◆ Passage extrait
^^^^^^^^

2. Le gouvernement turc (« le Gouvernement ») a été représenté par son agent, M. Hacı Ali Açıkgül, Chef du service des droits de l’homme au ministère de la Justice.
3. Les faits de la cause, tels qu’ils ont été exposés par les parties, peuvent se résumer comme suit.
4. En septembre 2011, le conseil métropolitain d’Istanbul (İstanbul Büyükşehir Belediye Meclisi) adopta un projet de piétonisation de la place Taksim, à Istanbul, dans le cadre duquel il était prévu de recouvrir les voies de circulation situées alentour et de reconstruire, pour y installer un centre commercial, une caserne qui avait été démolie en 1940. La caserne en question devait être érigée à la place du parc de Gezi, l’un des rares espaces verts du centre d’Istanbul. Des associations professionnelles, dont l’ordre des architectes et l’ordre des architectes paysagistes, engagèrent diverses procédures administratives en vue d’obtenir l’annulation du projet. En 2012, plusieurs manifestations contre la destruction programmée du parc de Gezi furent organisées. Des collectifs regroupant associations, syndicats, associations professionnelles et partis politiques – dont le collectif « Solidarité Taksim » (Taksim Dayanışma) – furent créés à des fins de coordination et d’organisation du mouvement protestataire.

^^^^^^^^

◆ Données présentées
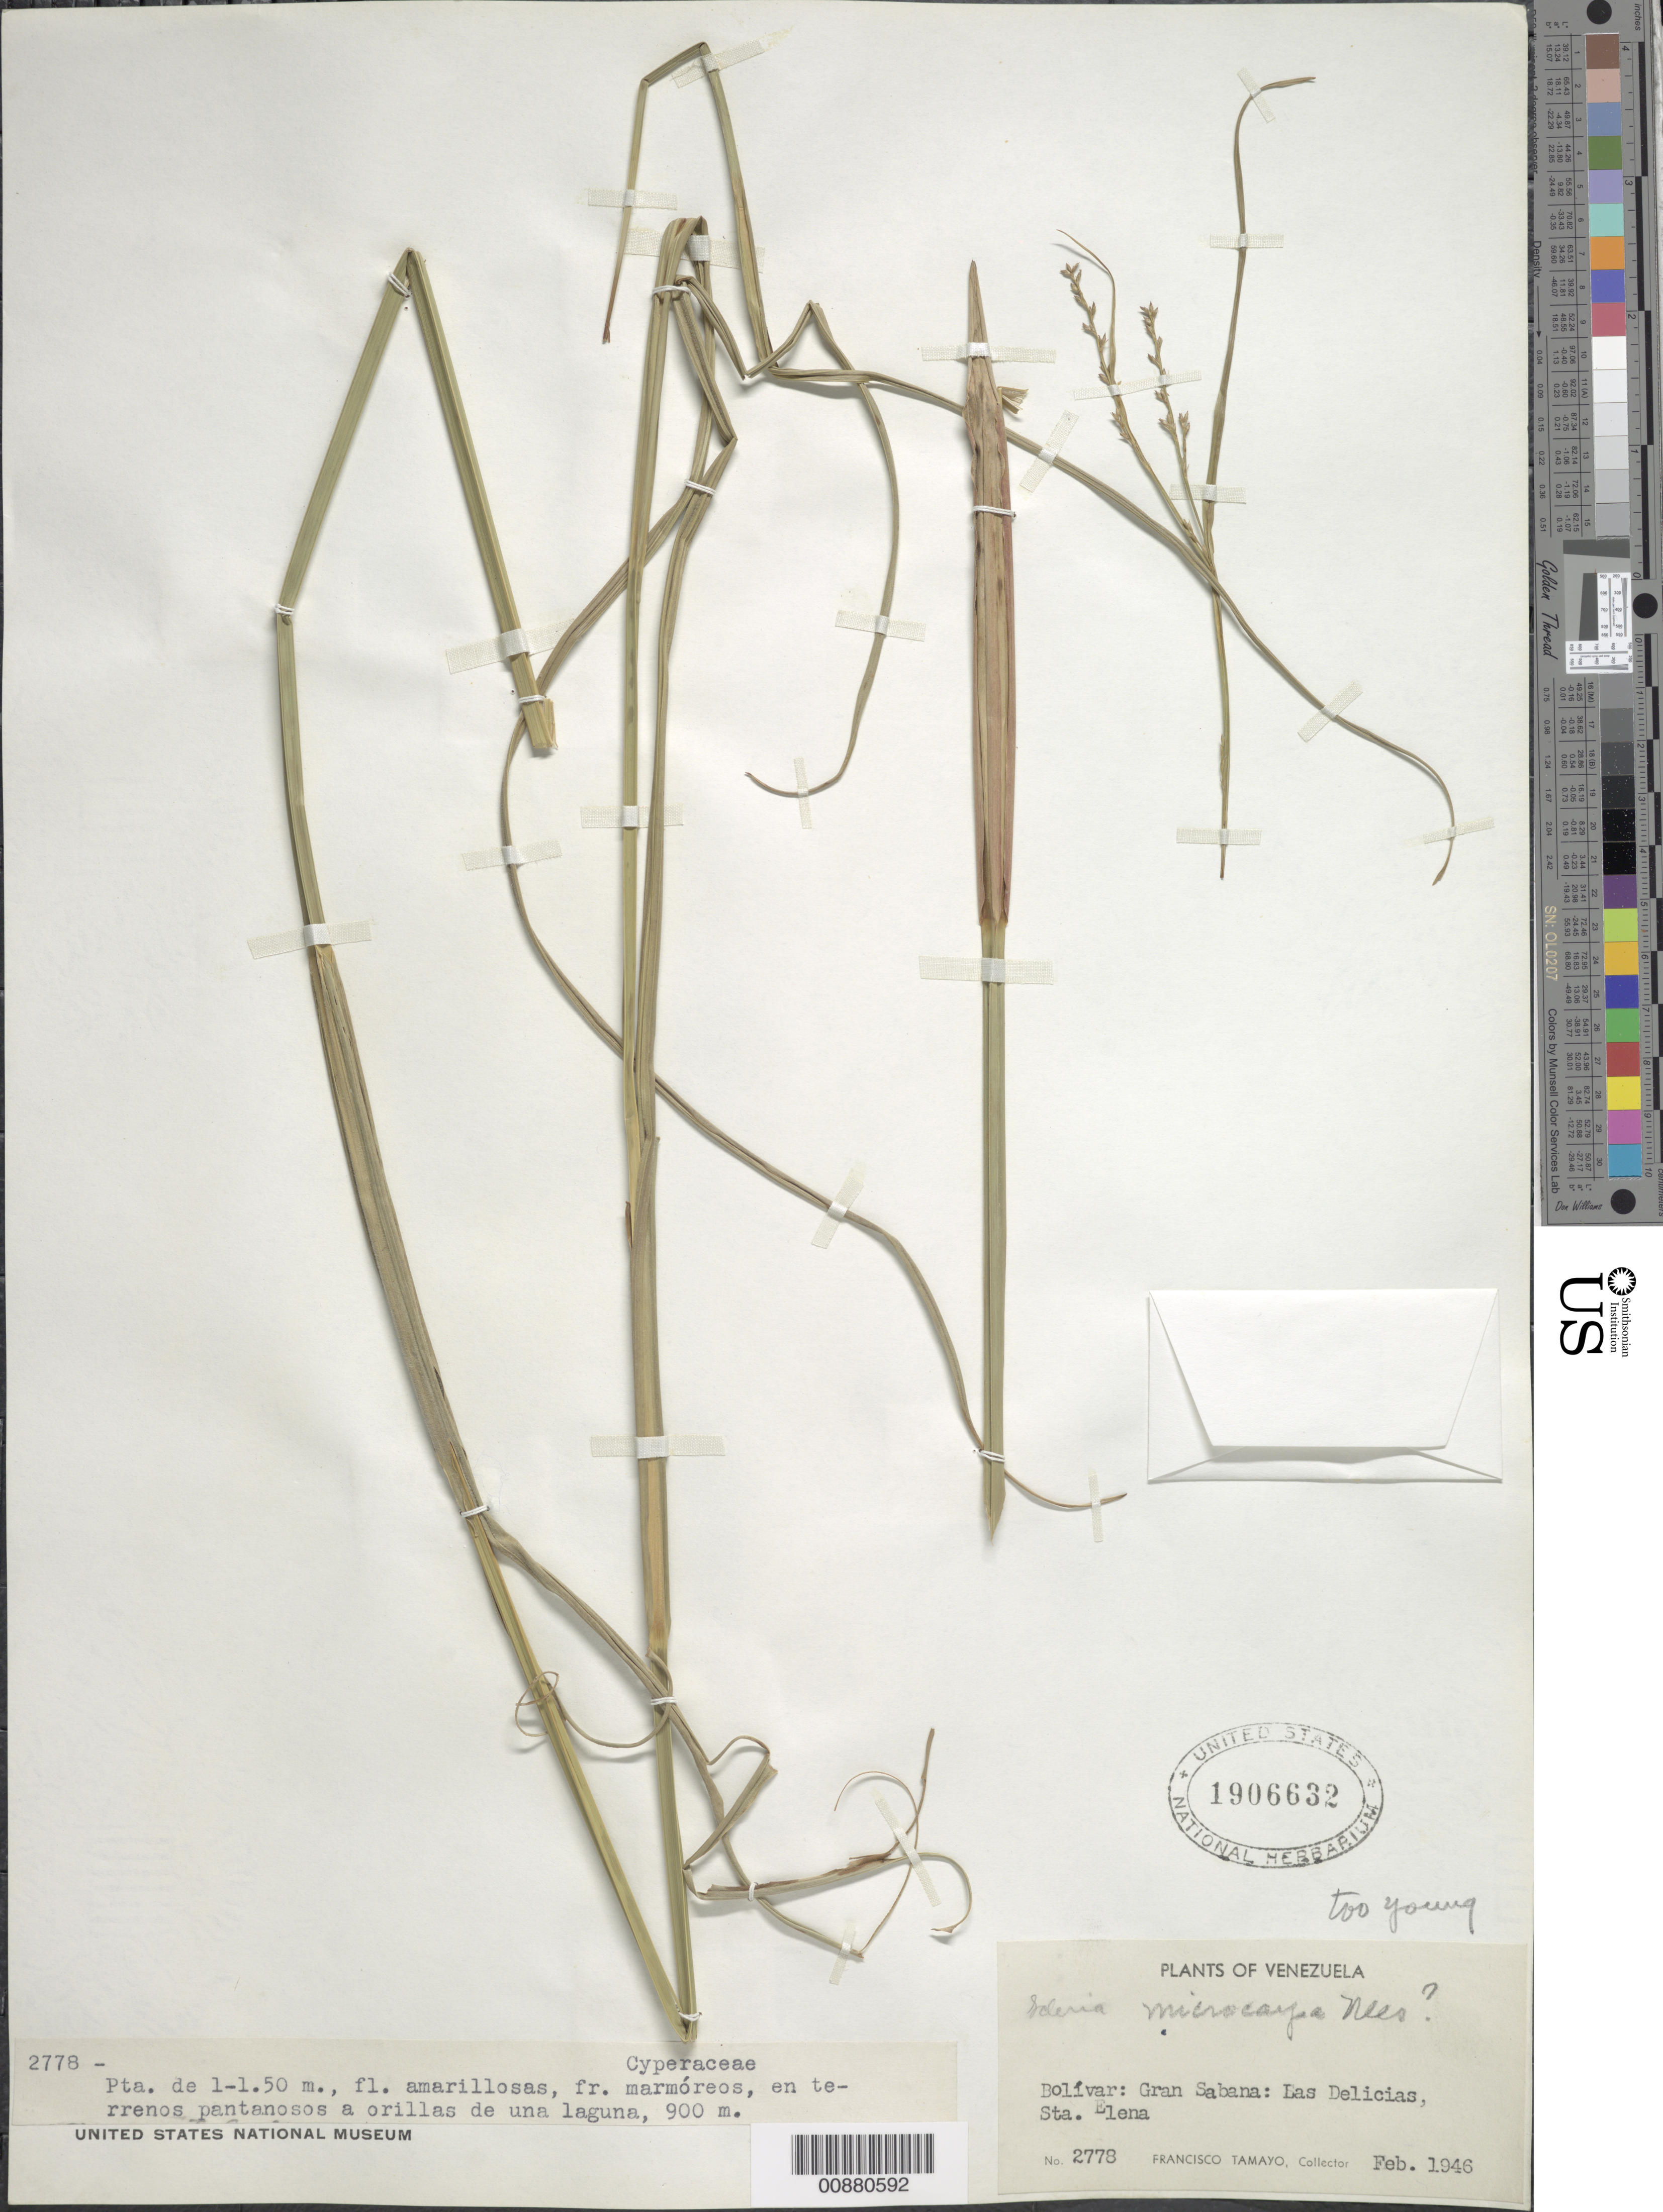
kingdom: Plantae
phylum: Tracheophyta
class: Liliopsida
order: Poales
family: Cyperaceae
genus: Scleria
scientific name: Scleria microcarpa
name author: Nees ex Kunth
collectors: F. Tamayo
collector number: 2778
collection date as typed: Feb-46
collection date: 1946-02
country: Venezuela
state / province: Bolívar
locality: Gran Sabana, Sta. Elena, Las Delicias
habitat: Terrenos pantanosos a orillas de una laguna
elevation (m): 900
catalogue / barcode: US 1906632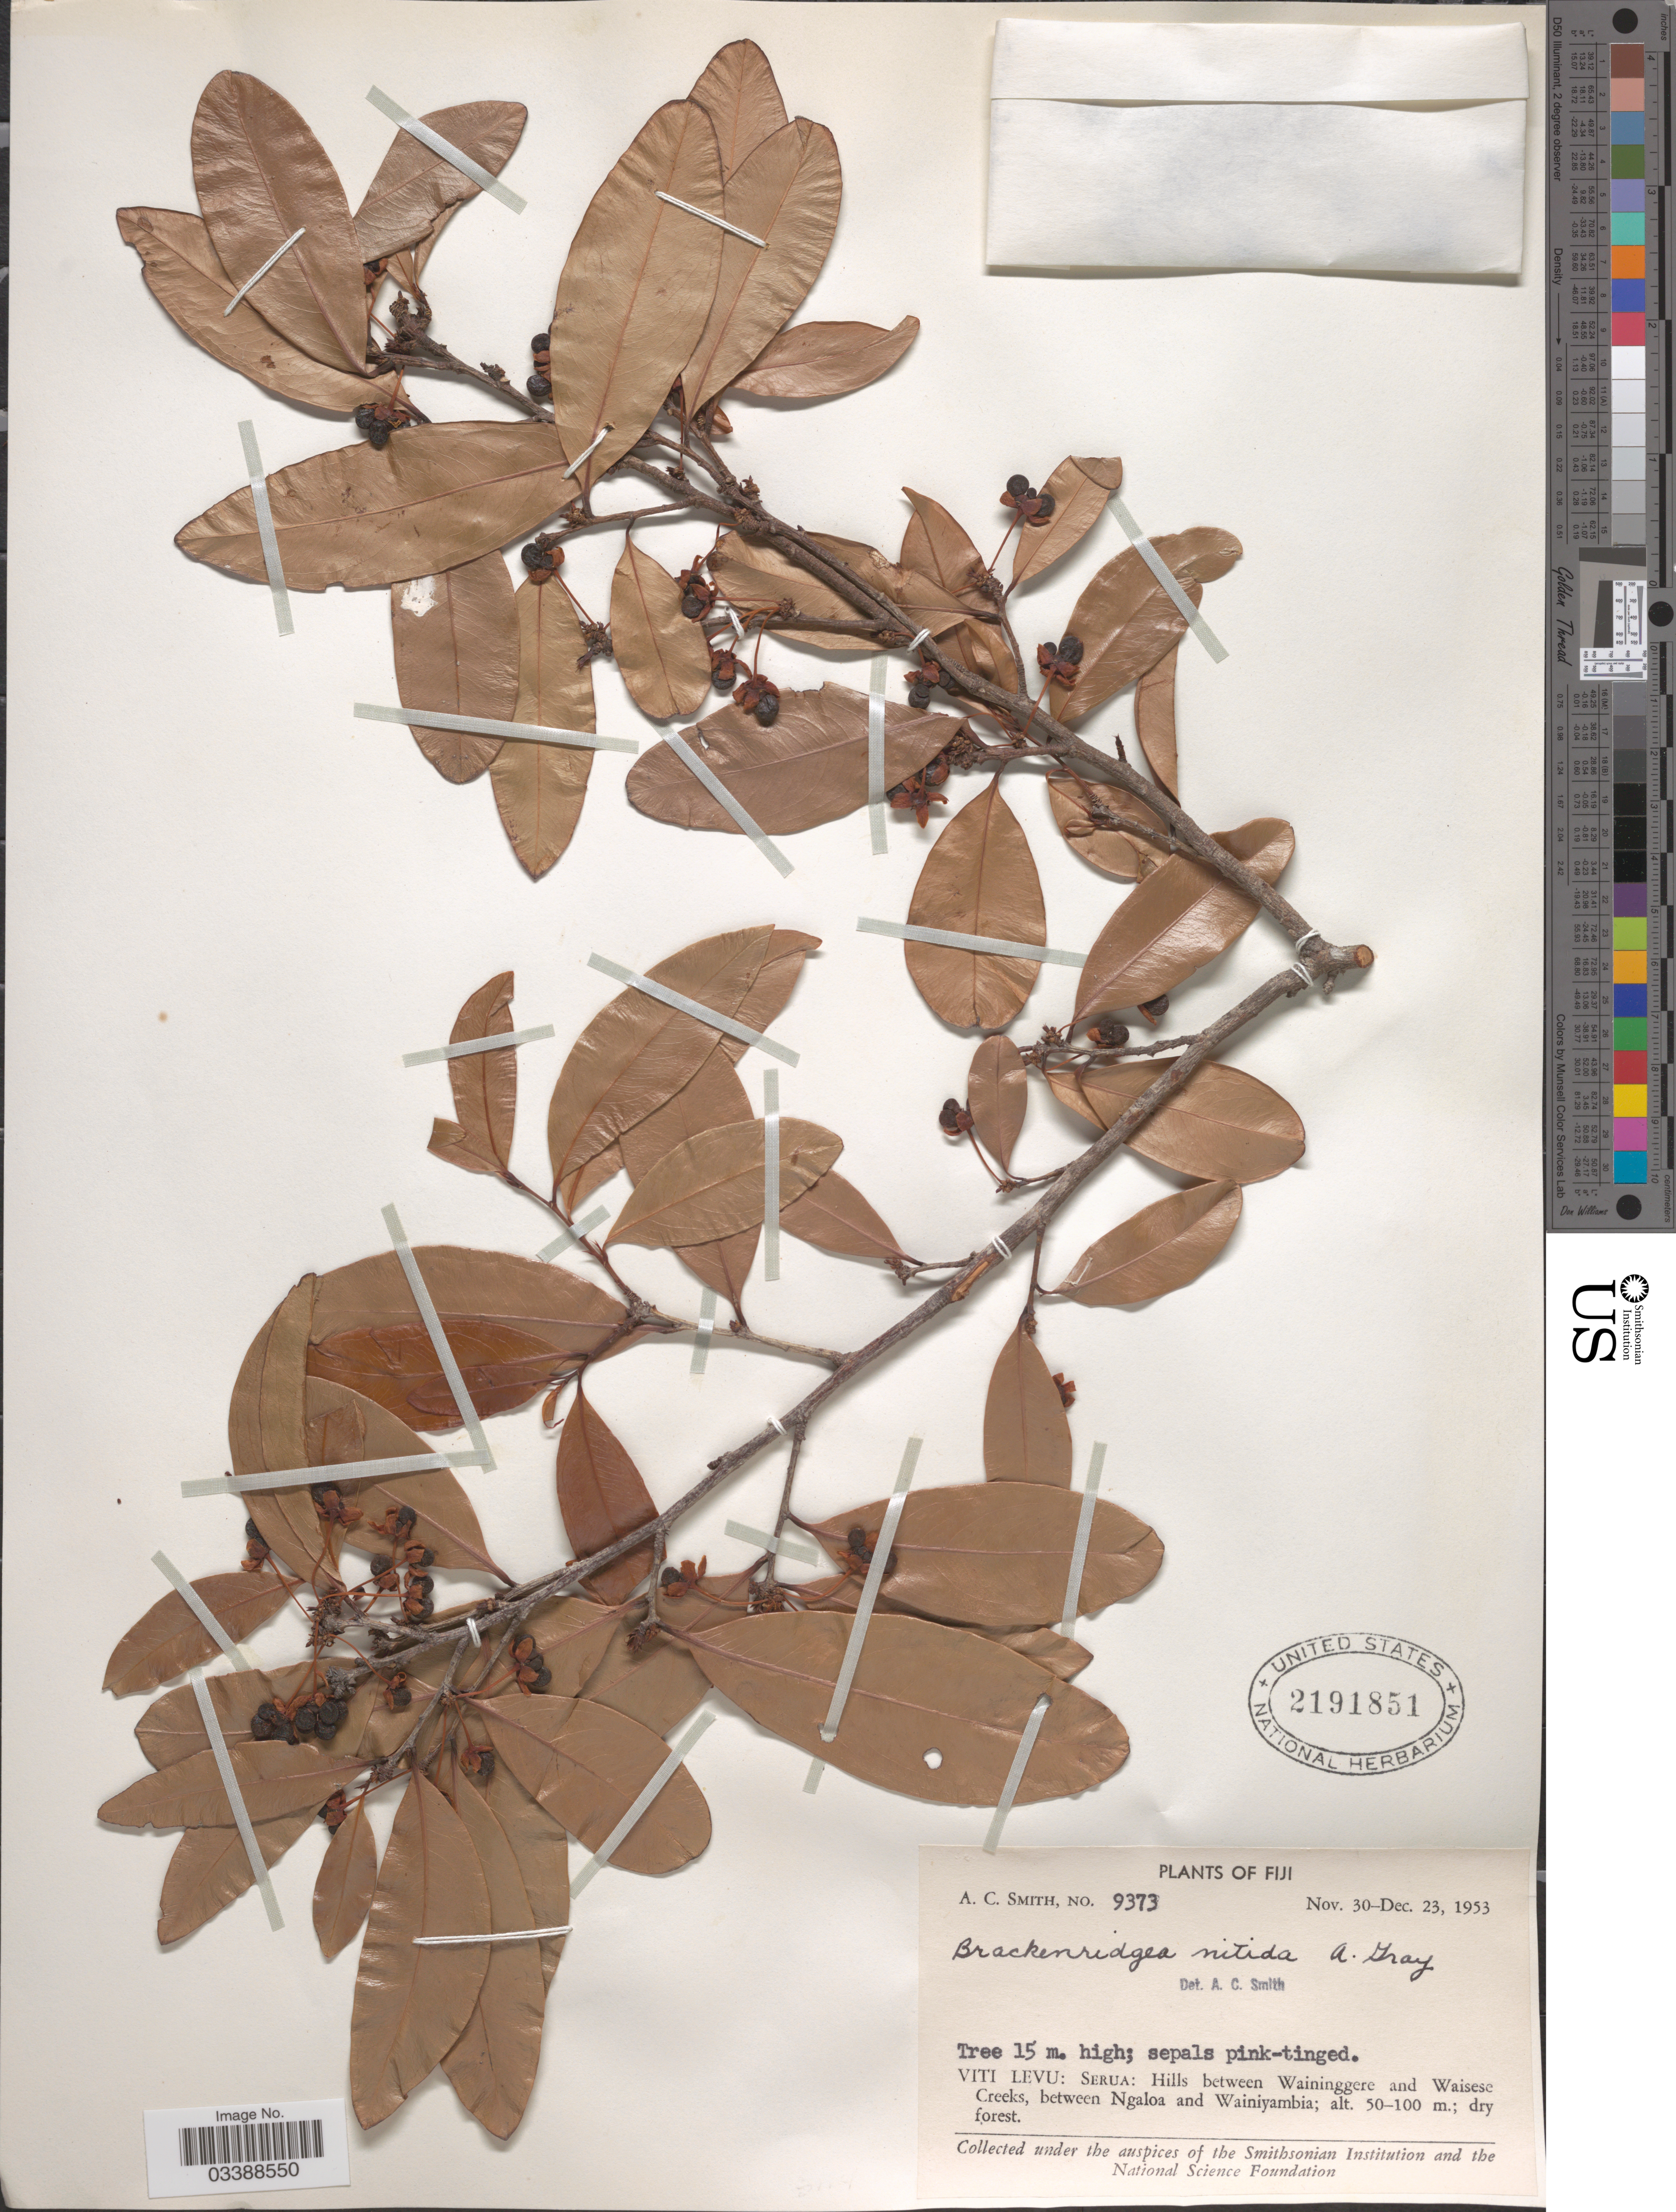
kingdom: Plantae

^^^^^^^^

◆ Objectif A
Reproduisez le passage sur la place Taksim à partir des mots « 2. Le gouvernement », en vous arrêtant après « de la Justice. ».
◆ Objectif B
Relevez, dans leur ordre d'apparition, toutes les années mentionnées dans le passage sur la place Taksim.

◆ Réponse rédigée A
2. Le gouvernement turc (« le Gouvernement ») a été représenté par son agent, M. Hacı Ali Açıkgül, Chef du service des droits de l’homme au ministère de la Justice.

◆ Réponse rédigée B
2011, 1940, 2012